2.3.3. Les échanges mondains.

Si les scènes mondaines comportent assez peu de conversations intégrales, elles sont parsemées ça et là d’échanges « phatiques » et d’échanges « mondains ». Nous distinguons les deux parce que malgré certaines similitudes de rôle dans la vie réelle où ils servent essentiellement à confirmer le lien social, ils ne se situent pas au même moment de l’interaction et leurs fonctions romanesques diffèrent assez fondamentalement. Les « échanges phatiques » que nous avons déjà rencontrés à plusieurs reprises font partie d’une des catégories établies par Durrer (1994 : 183-190). Ils bornent, comme elle le signale, l’interaction et n’ont pas, comme le dit Kerbrat-Orecchioni, de contenu sémantique véritable. Par contre les « échanges mondains » se situent dans le corps même de la conversation, ils ont une charge sémantique qui vise l’accord. Le thème abordé est obligatoirement consensuel (type : climat), il ne doit comporter aucune menace pour les interlocuteurs en présence et doit donc plutôt, pour éviter tout risque, être valorisant pour la face positive de l’interlocuteur (FFA). L’échange est alors souvent de l’ordre de l’épidictique. Ces échanges sont parfois reproduits à la forme directe :

‘- Jean aime de plus en plus la musique, dit Lol. Parfois il joue jusqu’au matin. Cela arrive de plus en plus souvent.
- C’est un homme dont on parle, on parle de ses concerts, dit Pierre Beugner. Il est rare qu’il y ait un dîner, une soirée où il ne soit pas question de lui.
- C’est presque vrai, dis-je.
Lol parle pour les retenir, pour me retenir, cherche comment me faciliter la tâche. Tatiana n’écoute pas (Ravissement : 100).’

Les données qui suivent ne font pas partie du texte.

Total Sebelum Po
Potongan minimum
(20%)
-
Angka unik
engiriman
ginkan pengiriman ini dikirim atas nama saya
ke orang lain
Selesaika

Lol se met à parler positivement de son mari. Pierre Beugner enchaîne sur le propos dans l’épidictique, J. Hold confirme. Mais le narrateur, J. Hold en l’occurrence, dévoile l’intention cachée montrant par voie de conséquence à quel point ces propos restent extérieurs à Lol. La même chose se passe pour Anne Desbaresdes lors du repas chez elle.

L’intérêt réside dans la fonction très particulière que ce genre d’échanges occupe chez Duras où ils servent le plus souvent à montrer que la vraie vie n’est pas là. En général, l’héroïne y assiste mais sur le mode de l’absence, et ses pensées sont ailleurs.